What is needed is the number of lines below that contain the string "Find", with no other text.

> [RECORDS SUPPLIED]
★ ★ ★
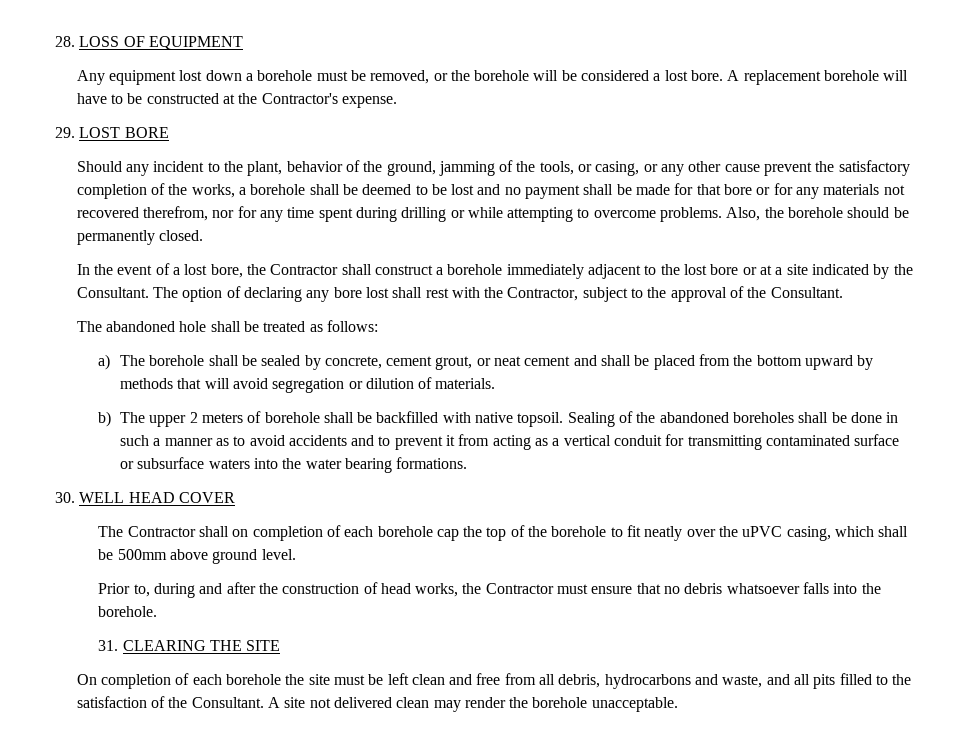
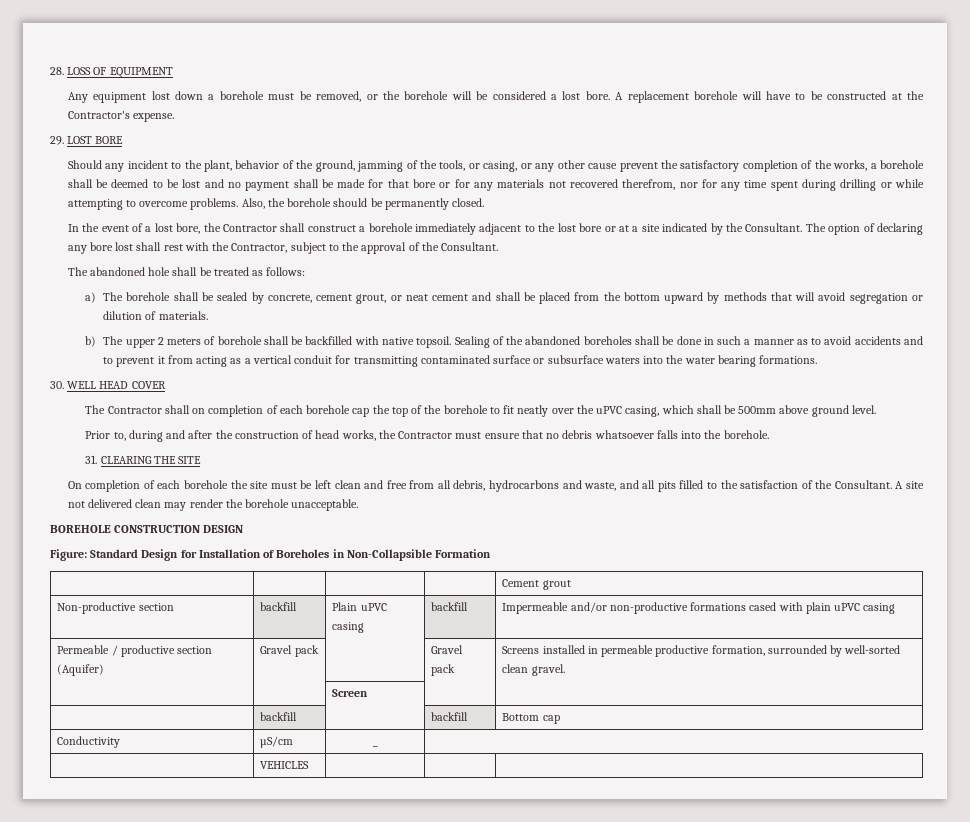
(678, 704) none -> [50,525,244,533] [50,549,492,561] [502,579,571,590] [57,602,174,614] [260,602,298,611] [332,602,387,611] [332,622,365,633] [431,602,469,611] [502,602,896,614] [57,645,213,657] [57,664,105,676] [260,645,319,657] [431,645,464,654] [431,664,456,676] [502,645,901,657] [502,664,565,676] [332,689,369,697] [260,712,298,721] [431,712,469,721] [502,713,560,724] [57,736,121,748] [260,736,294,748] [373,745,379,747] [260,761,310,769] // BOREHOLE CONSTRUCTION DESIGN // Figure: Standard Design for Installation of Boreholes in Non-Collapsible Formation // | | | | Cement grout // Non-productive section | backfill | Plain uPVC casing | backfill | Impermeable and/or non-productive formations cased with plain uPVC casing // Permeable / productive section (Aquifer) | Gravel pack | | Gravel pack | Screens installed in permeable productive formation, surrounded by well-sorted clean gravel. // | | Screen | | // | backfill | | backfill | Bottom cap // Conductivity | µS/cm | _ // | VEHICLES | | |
★ ★ ★
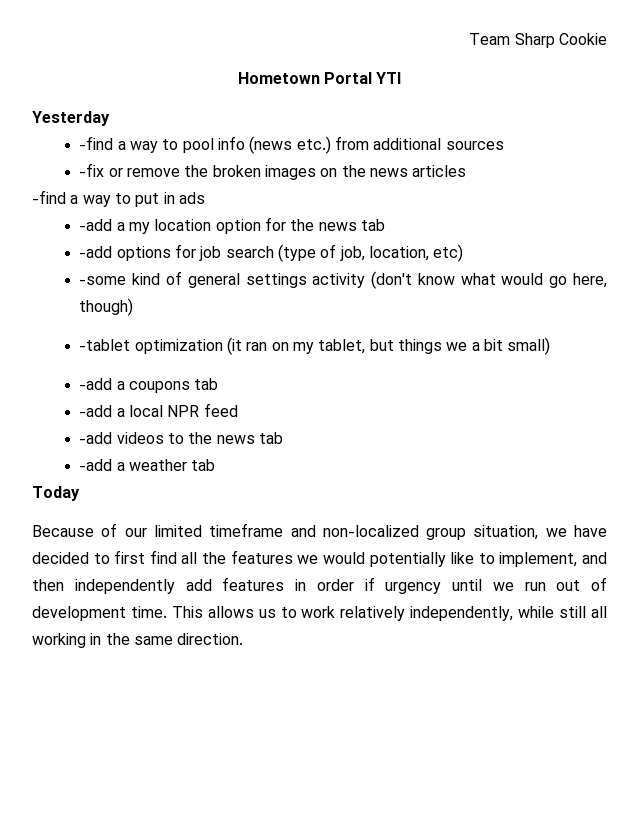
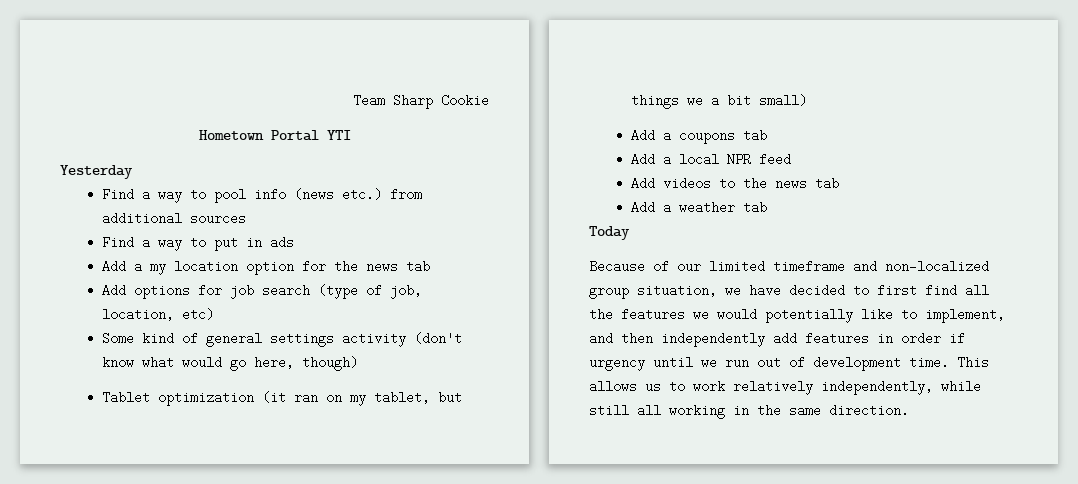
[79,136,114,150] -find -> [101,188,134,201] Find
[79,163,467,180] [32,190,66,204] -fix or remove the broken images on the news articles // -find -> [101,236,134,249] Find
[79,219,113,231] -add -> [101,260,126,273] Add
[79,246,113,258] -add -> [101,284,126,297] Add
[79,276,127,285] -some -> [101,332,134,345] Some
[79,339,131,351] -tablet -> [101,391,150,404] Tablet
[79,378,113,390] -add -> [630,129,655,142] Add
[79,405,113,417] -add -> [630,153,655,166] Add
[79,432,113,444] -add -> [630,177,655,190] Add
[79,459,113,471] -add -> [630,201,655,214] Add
★ ★ ★
> [YOUR RESPONSE] 2